Ilse van de Groep is a Healthy Start Fellow working in the SYNC lab and the Clinical Psychology department of Erasmus University Rotterdam. Her research mainly focuses on the behavioral and neural development of antisocial behavior in young adulthood, and on strategies to support and motivate young adults with antisocial behavior and addiction problems to pursue their own long-term goals.
Ilse is passionate about finding mechanistic explanations for complex social behavior and greatly enjoys the most creative aspects of research and science communication. She often uses her creative skills to share newly acquired knowledge with a wider audience (e.g. blogging, workshops, e-magazines) or to create platforms and supporting media to enable this (e.g. websites, graphic design, photography).
Ilse has a background in Social and Health Psychology and completed her research Master in Utrecht in 2016. After graduating, she worked as a research assistant at the Experimental Psychopathology lab in Utrecht. In her PhD project (2018-2022), Ilse examined several mechanisms that underlie distinct developmental trajectories of social and antisocial behavior in emerging adulthood, with a specific focus on the neural correlates of self-concept, vicarious reward learning, social evaluation and aggression regulation. She was supervised by prof. Eveline Crone, dr. Marieke Bos, prof. Lucres Nauta-Jansen and prof. Arne Popma. In April 2023, she defended her dissertation called “Resisting, Desisting or Persisting? Neural Correlates of Antisocial and Psychopathic Pathways in Early Adulthood”.
Lysanne te Brinke is a postdoctoral researcher at the Erasmus SYNC lab.

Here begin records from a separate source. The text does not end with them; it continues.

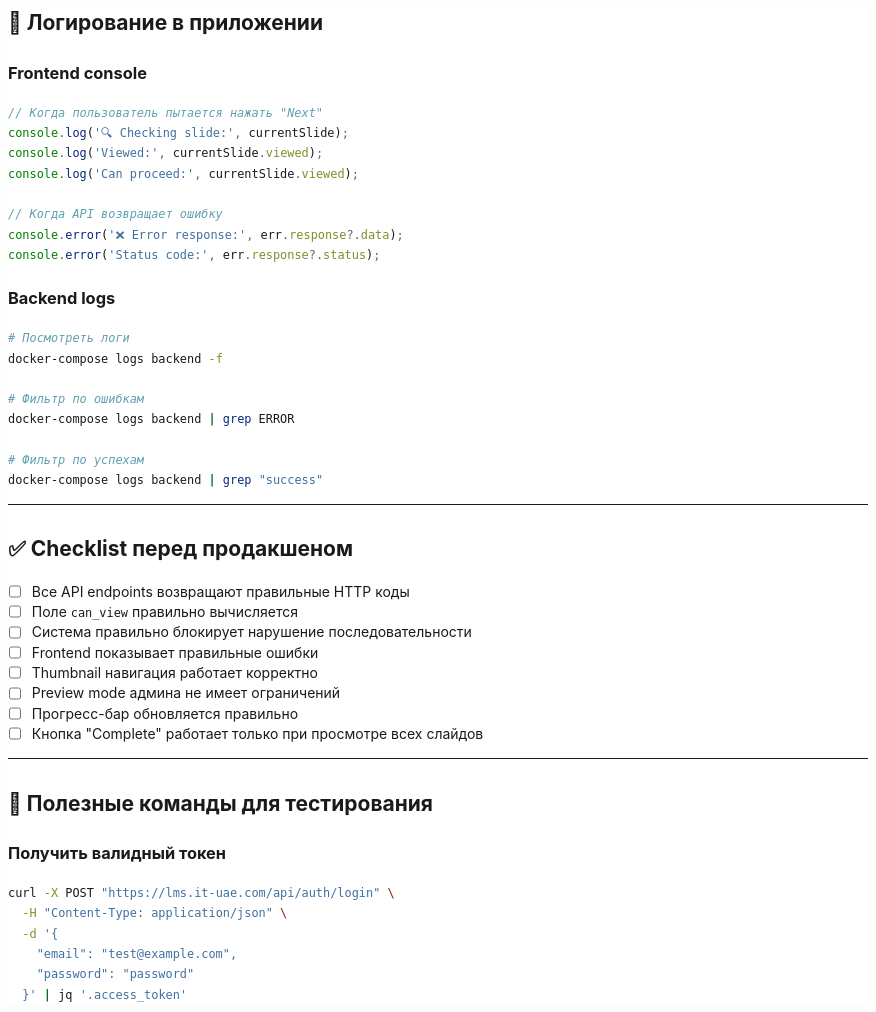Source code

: 
## 📝 Логирование в приложении

### Frontend console
```javascript
// Когда пользователь пытается нажать "Next"
console.log('🔍 Checking slide:', currentSlide);
console.log('Viewed:', currentSlide.viewed);
console.log('Can proceed:', currentSlide.viewed);

// Когда API возвращает ошибку
console.error('❌ Error response:', err.response?.data);
console.error('Status code:', err.response?.status);
```

### Backend logs
```bash
# Посмотреть логи
docker-compose logs backend -f

# Фильтр по ошибкам
docker-compose logs backend | grep ERROR

# Фильтр по успехам
docker-compose logs backend | grep "success"
```

---

## ✅ Checklist перед продакшеном

- [ ] Все API endpoints возвращают правильные HTTP коды
- [ ] Поле `can_view` правильно вычисляется
- [ ] Система правильно блокирует нарушение последовательности
- [ ] Frontend показывает правильные ошибки
- [ ] Thumbnail навигация работает корректно
- [ ] Preview mode админа не имеет ограничений
- [ ] Прогресс-бар обновляется правильно
- [ ] Кнопка "Complete" работает только при просмотре всех слайдов

---

## 🔗 Полезные команды для тестирования

### Получить валидный токен
```bash
curl -X POST "https://lms.it-uae.com/api/auth/login" \
  -H "Content-Type: application/json" \
  -d '{
    "email": "test@example.com",
    "password": "password"
  }' | jq '.access_token'
```
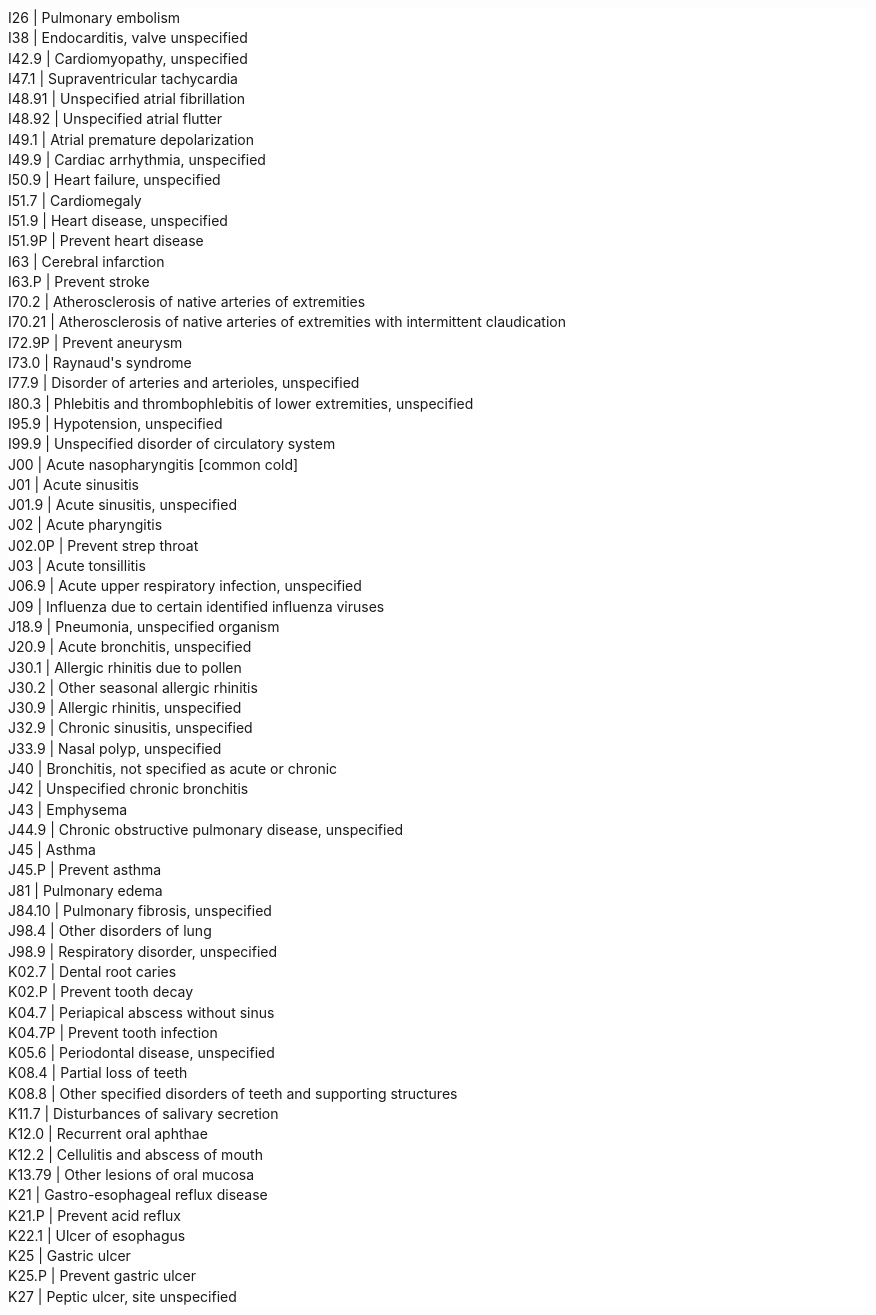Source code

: I26 | Pulmonary embolism  
I38 | Endocarditis, valve unspecified  
I42.9 | Cardiomyopathy, unspecified  
I47.1 | Supraventricular tachycardia  
I48.91 | Unspecified atrial fibrillation  
I48.92 | Unspecified atrial flutter  
I49.1 | Atrial premature depolarization  
I49.9 | Cardiac arrhythmia, unspecified  
I50.9 | Heart failure, unspecified  
I51.7 | Cardiomegaly  
I51.9 | Heart disease, unspecified  
I51.9P | Prevent heart disease  
I63 | Cerebral infarction  
I63.P | Prevent stroke  
I70.2 | Atherosclerosis of native arteries of extremities  
I70.21 | Atherosclerosis of native arteries of extremities with intermittent claudication  
I72.9P | Prevent aneurysm  
I73.0 | Raynaud's syndrome  
I77.9 | Disorder of arteries and arterioles, unspecified  
I80.3 | Phlebitis and thrombophlebitis of lower extremities, unspecified  
I95.9 | Hypotension, unspecified  
I99.9 | Unspecified disorder of circulatory system  
J00 | Acute nasopharyngitis [common cold]  
J01 | Acute sinusitis  
J01.9 | Acute sinusitis, unspecified  
J02 | Acute pharyngitis  
J02.0P | Prevent strep throat  
J03 | Acute tonsillitis  
J06.9 | Acute upper respiratory infection, unspecified  
J09 | Influenza due to certain identified influenza viruses  
J18.9 | Pneumonia, unspecified organism  
J20.9 | Acute bronchitis, unspecified  
J30.1 | Allergic rhinitis due to pollen  
J30.2 | Other seasonal allergic rhinitis  
J30.9 | Allergic rhinitis, unspecified  
J32.9 | Chronic sinusitis, unspecified  
J33.9 | Nasal polyp, unspecified  
J40 | Bronchitis, not specified as acute or chronic  
J42 | Unspecified chronic bronchitis  
J43 | Emphysema  
J44.9 | Chronic obstructive pulmonary disease, unspecified  
J45 | Asthma  
J45.P | Prevent asthma  
J81 | Pulmonary edema  
J84.10 | Pulmonary fibrosis, unspecified  
J98.4 | Other disorders of lung  
J98.9 | Respiratory disorder, unspecified  
K02.7 | Dental root caries  
K02.P | Prevent tooth decay  
K04.7 | Periapical abscess without sinus  
K04.7P | Prevent tooth infection  
K05.6 | Periodontal disease, unspecified  
K08.4 | Partial loss of teeth  
K08.8 | Other specified disorders of teeth and supporting structures  
K11.7 | Disturbances of salivary secretion  
K12.0 | Recurrent oral aphthae  
K12.2 | Cellulitis and abscess of mouth  
K13.79 | Other lesions of oral mucosa  
K21 | Gastro-esophageal reflux disease  
K21.P | Prevent acid reflux  
K22.1 | Ulcer of esophagus  
K25 | Gastric ulcer  
K25.P | Prevent gastric ulcer  
K27 | Peptic ulcer, site unspecified  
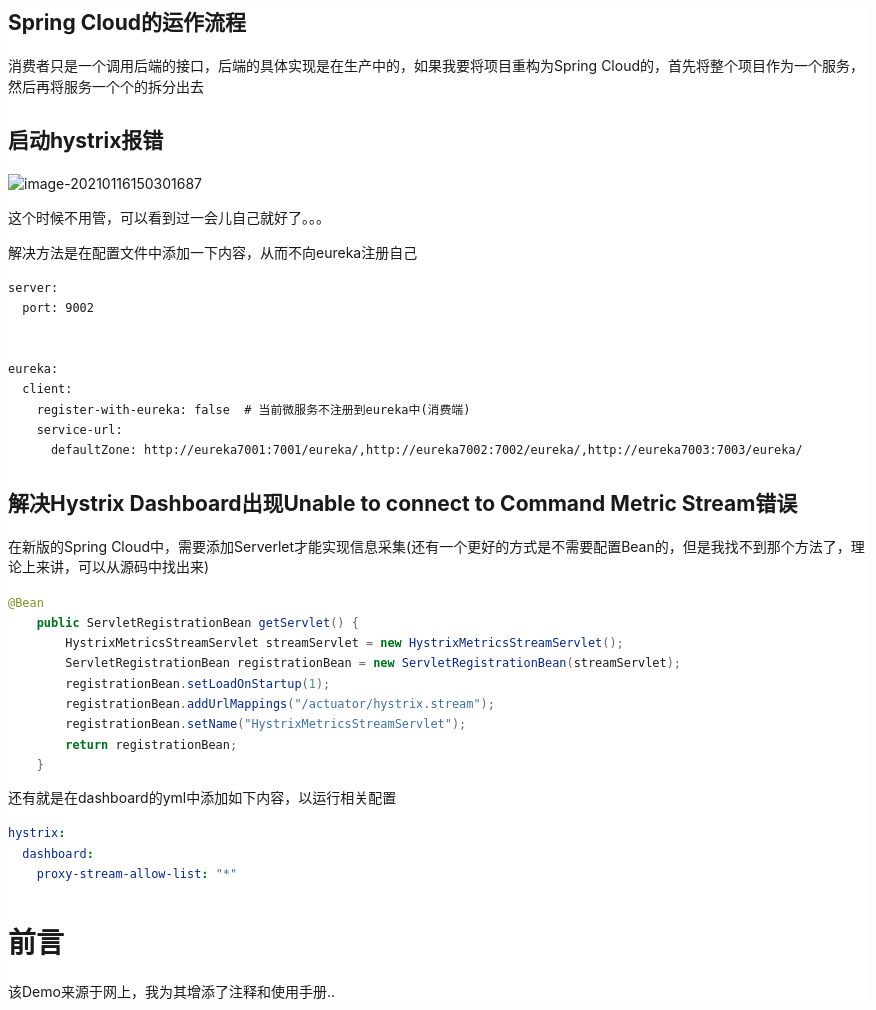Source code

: ## Spring Cloud的运作流程

消费者只是一个调用后端的接口，后端的具体实现是在生产中的，如果我要将项目重构为Spring Cloud的，首先将整个项目作为一个服务，然后再将服务一个个的拆分出去

## 启动hystrix报错

![image-20210116150301687](https://gitee.com/hzm_pwj/FigureBed/raw/master/giteeImg/20210116150301.png)

这个时候不用管，可以看到过一会儿自己就好了。。。

解决方法是在配置文件中添加一下内容，从而不向eureka注册自己

```
server:
  port: 9002


eureka:
  client:
    register-with-eureka: false  # 当前微服务不注册到eureka中(消费端)
    service-url:
      defaultZone: http://eureka7001:7001/eureka/,http://eureka7002:7002/eureka/,http://eureka7003:7003/eureka/
```

## 解决Hystrix Dashboard出现Unable to connect to Command Metric Stream错误

在新版的Spring Cloud中，需要添加Serverlet才能实现信息采集(还有一个更好的方式是不需要配置Bean的，但是我找不到那个方法了，理论上来讲，可以从源码中找出来)

```java
@Bean
    public ServletRegistrationBean getServlet() {
        HystrixMetricsStreamServlet streamServlet = new HystrixMetricsStreamServlet();
        ServletRegistrationBean registrationBean = new ServletRegistrationBean(streamServlet);
        registrationBean.setLoadOnStartup(1);
        registrationBean.addUrlMappings("/actuator/hystrix.stream");
        registrationBean.setName("HystrixMetricsStreamServlet");
        return registrationBean;
    }
```

还有就是在dashboard的yml中添加如下内容，以运行相关配置

```yml
hystrix:
  dashboard:
    proxy-stream-allow-list: "*"
```

# 前言 #

该Demo来源于网上，我为其增添了注释和使用手册..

She is interested in how adolescents navigate complex societal challenges (i.e., social inequality crisis, climate crisis, covid-19 crisis). Specifically, her work focuses on empowering adolescents to speak up (i.e., raising their voice) and to act act up (i.e., prosocial societal behavior).
Lysanne is currently leading an intervention study, in which she aims to examine how changes in emotional reactivity during adolescence result in opportunities for prosocial behavior, such as increases in societal contributions. She is co-founder of our YoungXperts youth participation platform and an advocate of citizen science. In her work, she aims to include the voices and creative ideas of adolescents. Moreover, she examines how innovative approaches (i.e., living labs) foster the implementation of scientific findings, while at the same time enabling adolescents to feel connected to – and heard in – society.
Aside from her passion for bridging science and practice, Lysanne actively contributes to the training and collaboration opportunities of early career researchers. She is appointed as president elect of the early career researchers union of the European Association for Developmental Psychology.
Lysanne has a background in developmental psychology and completed both a research master (2015) and clinical master (2016, cum laude) at Utrecht University. During her studies, she did a clinical internship at Curium-LUMC Leiden and obtained a certificate of psychological assessment (BAPD). In her PhD project at Utrecht University (2016-2020), Lysanne developed an experimental emotion regulation training for adolescents with externalizing behavior problems, and examined the relative effects of different treatment approaches, through the use of micro-trial designs. She also gained international experience: several travel grants enabled her to work at the Harvard Lab for Youth Mental and the Sydney Child Behavior Clinic. She successfully defended her PhD thesis “Interventions under the microscope: Emotion regulation as a treatment element for externalizing problems in adolescence” in March 2021.